▶ [Records excerpted from a collection]:
☆ ☆ ☆ ☆ ☆

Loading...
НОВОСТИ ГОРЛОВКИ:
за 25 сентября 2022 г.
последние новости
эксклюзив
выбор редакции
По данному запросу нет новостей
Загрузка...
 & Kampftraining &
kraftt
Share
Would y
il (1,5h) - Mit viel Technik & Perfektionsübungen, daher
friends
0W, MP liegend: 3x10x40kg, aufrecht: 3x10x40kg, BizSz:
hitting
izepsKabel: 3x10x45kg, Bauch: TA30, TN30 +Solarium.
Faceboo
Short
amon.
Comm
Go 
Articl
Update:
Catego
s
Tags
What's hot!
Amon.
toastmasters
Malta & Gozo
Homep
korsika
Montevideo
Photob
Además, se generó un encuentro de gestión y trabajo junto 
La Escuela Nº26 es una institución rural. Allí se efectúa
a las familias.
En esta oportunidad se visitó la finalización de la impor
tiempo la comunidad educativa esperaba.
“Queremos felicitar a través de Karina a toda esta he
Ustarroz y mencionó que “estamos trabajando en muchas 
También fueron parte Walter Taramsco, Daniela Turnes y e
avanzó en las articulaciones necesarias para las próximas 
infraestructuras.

☆ ☆ ☆ ☆ ☆

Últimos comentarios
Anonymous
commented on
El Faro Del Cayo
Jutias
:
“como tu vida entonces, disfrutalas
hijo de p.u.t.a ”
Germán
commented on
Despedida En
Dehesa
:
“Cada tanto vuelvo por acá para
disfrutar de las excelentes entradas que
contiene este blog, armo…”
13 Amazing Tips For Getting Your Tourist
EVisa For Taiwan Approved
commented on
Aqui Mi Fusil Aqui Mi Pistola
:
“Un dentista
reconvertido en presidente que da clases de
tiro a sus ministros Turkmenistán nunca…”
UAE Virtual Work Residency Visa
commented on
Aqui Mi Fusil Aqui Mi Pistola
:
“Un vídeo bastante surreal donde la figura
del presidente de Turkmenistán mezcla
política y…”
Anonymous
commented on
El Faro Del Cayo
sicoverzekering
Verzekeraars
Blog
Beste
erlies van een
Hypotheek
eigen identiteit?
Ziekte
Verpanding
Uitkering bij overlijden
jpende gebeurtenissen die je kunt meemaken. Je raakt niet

☆ ☆ ☆ ☆ ☆

▶ [INSTRUCTIONS TO FOLLOW]: Repeat exactly the lines above from the one with "Verzekeraars" up to and including the one with "jpende gebeurtenissen die". No other line belongs in the reply.

▶ [YOUR RESPONSE]:
Verzekeraars
Blog
Beste
erlies van een
Hypotheek
eigen identiteit?
Ziekte
Verpanding
Uitkering bij overlijden
jpende gebeurtenissen die je kunt meemaken. Je raakt niet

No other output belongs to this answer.